THE TASK: Copy the listing from its start through the line containing "unidad en largos", inclusive, replacing each "вихователя" with "вчителя" and keeping everything else the same.
[PROVIDED RECORDS — start]
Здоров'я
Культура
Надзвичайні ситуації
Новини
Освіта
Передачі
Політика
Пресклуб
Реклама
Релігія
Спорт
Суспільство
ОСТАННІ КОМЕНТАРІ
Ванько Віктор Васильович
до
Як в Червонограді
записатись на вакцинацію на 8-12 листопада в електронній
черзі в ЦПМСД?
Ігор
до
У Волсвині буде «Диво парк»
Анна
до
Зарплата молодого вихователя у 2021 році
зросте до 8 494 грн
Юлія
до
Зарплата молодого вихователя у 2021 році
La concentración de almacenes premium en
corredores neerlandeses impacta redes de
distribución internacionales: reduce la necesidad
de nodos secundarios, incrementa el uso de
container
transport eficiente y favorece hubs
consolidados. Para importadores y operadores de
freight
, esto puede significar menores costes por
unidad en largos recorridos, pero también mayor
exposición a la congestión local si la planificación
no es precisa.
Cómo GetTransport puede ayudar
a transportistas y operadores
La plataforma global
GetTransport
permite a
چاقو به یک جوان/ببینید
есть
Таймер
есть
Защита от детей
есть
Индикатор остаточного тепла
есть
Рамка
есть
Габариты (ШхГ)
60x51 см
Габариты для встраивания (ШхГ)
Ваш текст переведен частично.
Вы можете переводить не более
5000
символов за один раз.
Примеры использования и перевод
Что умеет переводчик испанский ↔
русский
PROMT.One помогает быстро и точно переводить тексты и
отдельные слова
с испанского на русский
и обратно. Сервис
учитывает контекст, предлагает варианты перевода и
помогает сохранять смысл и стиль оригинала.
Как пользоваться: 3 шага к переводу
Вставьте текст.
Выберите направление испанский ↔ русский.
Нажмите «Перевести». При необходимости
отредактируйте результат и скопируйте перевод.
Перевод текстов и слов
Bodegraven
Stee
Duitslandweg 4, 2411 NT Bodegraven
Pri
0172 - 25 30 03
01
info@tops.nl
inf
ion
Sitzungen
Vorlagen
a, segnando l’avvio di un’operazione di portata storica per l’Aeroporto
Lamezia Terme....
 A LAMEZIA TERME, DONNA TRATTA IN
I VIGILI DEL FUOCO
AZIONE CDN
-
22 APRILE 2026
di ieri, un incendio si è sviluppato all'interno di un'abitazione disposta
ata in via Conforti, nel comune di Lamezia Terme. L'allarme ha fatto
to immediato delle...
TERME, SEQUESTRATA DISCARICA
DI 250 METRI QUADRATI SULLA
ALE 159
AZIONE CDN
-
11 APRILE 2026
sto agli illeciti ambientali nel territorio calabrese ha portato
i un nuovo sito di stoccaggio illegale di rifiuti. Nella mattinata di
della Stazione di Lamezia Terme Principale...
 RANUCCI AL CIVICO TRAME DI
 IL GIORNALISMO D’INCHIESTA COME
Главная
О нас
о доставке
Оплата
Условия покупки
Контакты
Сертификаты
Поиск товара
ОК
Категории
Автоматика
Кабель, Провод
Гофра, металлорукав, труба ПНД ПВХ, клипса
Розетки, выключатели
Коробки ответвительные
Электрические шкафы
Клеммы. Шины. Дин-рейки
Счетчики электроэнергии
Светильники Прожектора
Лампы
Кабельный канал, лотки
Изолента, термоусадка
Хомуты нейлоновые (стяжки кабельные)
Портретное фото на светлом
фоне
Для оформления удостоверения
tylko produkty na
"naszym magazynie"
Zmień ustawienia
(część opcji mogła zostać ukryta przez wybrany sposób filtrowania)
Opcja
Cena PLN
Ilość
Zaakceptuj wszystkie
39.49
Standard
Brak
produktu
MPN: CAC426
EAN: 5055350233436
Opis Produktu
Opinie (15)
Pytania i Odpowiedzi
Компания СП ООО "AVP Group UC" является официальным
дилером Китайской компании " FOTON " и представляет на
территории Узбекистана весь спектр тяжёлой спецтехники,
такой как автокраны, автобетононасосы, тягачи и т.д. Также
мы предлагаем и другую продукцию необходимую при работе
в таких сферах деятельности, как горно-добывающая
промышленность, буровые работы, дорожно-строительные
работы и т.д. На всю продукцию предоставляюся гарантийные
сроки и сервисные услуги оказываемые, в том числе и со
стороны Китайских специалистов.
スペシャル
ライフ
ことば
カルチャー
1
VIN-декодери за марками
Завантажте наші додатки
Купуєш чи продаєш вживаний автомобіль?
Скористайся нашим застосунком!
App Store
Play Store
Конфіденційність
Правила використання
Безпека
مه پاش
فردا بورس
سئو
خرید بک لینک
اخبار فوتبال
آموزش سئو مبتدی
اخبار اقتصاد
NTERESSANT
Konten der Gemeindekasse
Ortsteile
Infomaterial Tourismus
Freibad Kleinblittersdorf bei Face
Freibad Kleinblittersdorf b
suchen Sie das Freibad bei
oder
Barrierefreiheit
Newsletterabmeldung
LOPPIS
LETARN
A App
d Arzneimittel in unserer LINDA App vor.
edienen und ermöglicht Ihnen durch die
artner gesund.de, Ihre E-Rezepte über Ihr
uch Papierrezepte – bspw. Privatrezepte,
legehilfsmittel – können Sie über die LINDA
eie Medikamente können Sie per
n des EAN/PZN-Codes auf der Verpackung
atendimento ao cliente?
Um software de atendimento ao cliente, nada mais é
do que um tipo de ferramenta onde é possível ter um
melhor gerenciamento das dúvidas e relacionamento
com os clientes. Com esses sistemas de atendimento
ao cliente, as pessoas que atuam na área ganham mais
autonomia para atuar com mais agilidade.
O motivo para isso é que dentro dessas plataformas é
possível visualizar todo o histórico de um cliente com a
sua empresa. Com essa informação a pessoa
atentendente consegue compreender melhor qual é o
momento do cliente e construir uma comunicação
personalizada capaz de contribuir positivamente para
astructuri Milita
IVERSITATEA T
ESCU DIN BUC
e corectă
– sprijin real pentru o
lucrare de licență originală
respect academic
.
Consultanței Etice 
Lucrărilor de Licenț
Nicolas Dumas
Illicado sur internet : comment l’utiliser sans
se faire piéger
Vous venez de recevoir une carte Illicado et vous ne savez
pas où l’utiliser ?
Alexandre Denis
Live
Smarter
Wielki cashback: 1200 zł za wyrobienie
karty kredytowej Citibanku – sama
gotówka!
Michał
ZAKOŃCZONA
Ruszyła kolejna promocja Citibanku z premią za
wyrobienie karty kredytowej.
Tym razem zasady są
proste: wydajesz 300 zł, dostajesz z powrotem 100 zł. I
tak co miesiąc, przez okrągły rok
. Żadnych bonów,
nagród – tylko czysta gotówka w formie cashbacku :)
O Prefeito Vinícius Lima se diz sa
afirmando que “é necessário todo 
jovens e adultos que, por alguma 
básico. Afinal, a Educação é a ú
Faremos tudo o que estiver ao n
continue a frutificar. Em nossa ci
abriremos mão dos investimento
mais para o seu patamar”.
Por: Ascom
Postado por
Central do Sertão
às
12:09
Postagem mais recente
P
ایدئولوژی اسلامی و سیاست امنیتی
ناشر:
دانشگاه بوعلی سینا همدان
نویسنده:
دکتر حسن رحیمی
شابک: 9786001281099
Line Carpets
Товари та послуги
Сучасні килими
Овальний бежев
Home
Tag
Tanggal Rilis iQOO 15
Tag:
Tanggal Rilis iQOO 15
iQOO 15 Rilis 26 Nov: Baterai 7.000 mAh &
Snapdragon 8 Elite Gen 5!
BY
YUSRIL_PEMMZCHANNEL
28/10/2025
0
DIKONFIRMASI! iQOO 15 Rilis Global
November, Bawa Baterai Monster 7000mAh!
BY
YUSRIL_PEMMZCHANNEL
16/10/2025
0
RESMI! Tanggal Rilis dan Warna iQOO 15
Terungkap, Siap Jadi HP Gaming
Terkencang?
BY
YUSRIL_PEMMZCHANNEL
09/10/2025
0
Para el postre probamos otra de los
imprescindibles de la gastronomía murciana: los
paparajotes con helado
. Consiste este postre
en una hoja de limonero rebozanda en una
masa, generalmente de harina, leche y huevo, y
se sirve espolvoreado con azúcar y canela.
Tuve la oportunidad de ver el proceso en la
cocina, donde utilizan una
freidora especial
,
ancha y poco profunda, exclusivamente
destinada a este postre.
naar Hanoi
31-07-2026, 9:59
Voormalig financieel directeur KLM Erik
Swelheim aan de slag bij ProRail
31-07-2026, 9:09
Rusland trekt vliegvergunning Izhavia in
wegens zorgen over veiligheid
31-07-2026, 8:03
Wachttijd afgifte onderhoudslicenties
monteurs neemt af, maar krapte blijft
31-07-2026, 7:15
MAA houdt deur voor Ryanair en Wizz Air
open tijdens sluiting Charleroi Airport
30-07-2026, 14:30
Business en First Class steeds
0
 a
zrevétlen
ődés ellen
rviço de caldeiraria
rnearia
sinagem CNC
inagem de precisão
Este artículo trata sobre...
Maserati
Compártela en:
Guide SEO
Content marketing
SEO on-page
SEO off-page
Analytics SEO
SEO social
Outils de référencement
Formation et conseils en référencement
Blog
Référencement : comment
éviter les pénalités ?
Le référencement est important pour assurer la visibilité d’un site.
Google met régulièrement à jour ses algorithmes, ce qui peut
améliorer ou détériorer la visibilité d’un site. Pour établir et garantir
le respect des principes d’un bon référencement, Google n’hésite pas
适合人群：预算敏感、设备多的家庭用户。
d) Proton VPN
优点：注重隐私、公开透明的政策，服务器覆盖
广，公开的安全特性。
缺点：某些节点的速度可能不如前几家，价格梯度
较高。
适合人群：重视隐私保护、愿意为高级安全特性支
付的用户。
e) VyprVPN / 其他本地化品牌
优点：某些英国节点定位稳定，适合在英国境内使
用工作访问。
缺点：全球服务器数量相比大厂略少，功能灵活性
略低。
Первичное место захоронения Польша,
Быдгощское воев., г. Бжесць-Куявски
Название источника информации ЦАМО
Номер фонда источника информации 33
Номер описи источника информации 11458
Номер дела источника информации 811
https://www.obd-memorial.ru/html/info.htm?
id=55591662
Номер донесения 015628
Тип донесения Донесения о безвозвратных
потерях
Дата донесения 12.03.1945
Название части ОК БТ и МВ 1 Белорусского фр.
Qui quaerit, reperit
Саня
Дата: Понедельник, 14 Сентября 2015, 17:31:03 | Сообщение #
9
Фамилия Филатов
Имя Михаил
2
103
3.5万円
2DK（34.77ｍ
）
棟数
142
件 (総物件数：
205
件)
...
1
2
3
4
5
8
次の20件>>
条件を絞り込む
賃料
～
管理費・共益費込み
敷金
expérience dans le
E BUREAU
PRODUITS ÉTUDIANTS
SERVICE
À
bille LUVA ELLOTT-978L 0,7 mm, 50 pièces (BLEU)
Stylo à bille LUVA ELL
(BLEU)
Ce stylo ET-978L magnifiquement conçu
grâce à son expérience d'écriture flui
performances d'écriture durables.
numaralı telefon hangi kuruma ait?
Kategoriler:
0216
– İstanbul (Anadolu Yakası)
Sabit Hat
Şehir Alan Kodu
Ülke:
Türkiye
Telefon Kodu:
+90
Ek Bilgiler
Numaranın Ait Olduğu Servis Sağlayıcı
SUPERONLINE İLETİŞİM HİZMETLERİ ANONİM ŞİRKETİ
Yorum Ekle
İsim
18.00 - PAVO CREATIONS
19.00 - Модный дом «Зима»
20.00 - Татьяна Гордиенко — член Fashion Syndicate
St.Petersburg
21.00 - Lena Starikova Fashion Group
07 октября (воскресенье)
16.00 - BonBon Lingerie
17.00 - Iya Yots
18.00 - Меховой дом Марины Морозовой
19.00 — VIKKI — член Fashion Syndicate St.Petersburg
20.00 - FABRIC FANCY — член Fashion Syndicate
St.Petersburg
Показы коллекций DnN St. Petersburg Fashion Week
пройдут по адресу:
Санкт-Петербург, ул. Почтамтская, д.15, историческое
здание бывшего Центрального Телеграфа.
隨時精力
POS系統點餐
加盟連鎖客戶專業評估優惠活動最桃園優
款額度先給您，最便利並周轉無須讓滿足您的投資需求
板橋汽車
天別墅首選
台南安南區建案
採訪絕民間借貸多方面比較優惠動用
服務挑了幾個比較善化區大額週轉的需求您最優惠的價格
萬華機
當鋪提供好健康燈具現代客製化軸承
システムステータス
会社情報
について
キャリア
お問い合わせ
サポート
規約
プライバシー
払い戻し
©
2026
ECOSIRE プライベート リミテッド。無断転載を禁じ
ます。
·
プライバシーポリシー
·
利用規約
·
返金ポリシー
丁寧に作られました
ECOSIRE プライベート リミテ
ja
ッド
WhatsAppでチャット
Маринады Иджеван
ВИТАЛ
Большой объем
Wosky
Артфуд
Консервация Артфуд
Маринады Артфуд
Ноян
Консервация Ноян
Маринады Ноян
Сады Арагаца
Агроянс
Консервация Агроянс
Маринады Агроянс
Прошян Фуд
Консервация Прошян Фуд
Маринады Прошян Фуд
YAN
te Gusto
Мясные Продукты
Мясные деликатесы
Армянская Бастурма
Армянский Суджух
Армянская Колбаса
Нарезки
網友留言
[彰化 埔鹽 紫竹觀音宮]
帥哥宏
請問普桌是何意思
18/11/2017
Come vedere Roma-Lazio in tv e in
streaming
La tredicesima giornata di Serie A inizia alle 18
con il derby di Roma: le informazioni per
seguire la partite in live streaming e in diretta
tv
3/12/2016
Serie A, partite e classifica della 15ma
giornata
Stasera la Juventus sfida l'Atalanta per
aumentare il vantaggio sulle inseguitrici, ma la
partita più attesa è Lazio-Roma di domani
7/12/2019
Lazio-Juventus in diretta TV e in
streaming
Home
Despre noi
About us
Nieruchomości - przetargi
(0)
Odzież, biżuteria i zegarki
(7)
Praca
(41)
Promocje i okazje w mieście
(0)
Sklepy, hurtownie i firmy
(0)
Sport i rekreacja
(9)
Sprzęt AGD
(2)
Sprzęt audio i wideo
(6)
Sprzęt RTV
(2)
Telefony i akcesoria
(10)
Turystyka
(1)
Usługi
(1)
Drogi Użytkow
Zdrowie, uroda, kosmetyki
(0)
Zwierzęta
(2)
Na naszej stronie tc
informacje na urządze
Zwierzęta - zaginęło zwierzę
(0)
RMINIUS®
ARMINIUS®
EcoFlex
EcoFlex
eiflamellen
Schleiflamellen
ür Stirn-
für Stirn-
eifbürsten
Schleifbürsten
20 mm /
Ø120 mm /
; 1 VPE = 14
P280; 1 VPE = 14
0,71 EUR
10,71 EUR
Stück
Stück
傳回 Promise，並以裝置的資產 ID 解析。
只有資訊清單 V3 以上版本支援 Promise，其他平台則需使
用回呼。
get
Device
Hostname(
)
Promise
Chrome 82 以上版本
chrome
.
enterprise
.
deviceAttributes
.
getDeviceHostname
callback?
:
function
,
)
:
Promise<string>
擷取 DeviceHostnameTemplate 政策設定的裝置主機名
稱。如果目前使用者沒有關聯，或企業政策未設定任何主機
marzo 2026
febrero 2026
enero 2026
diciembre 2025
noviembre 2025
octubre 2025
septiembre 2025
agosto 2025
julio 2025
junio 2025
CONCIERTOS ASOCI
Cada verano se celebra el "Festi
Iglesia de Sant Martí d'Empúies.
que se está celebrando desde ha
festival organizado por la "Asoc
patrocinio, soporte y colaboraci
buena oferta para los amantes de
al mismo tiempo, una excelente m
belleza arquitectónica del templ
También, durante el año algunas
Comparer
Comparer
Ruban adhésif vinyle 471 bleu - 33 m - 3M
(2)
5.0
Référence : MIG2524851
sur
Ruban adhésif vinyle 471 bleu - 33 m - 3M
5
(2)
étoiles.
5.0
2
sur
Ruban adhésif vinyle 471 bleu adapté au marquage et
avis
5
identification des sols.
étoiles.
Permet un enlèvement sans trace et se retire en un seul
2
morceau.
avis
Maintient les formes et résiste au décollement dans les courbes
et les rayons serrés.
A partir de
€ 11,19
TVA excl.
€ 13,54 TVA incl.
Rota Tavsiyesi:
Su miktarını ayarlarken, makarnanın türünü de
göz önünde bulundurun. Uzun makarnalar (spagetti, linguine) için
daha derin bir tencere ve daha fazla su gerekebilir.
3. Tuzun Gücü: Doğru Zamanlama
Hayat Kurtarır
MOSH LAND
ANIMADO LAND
[PROVIDED RECORDS — finish]
ANSWER SPACE:
Здоров'я
Культура
Надзвичайні ситуації
Новини
Освіта
Передачі
Політика
Пресклуб
Реклама
Релігія
Спорт
Суспільство
ОСТАННІ КОМЕНТАРІ
Ванько Віктор Васильович
до
Як в Червонограді
записатись на вакцинацію на 8-12 листопада в електронній
черзі в ЦПМСД?
Ігор
до
У Волсвині буде «Диво парк»
Анна
до
Зарплата молодого вчителя у 2021 році
зросте до 8 494 грн
Юлія
до
Зарплата молодого вчителя у 2021 році
La concentración de almacenes premium en
corredores neerlandeses impacta redes de
distribución internacionales: reduce la necesidad
de nodos secundarios, incrementa el uso de
container
transport eficiente y favorece hubs
consolidados. Para importadores y operadores de
freight
, esto puede significar menores costes por
unidad en largos recorridos, pero también mayor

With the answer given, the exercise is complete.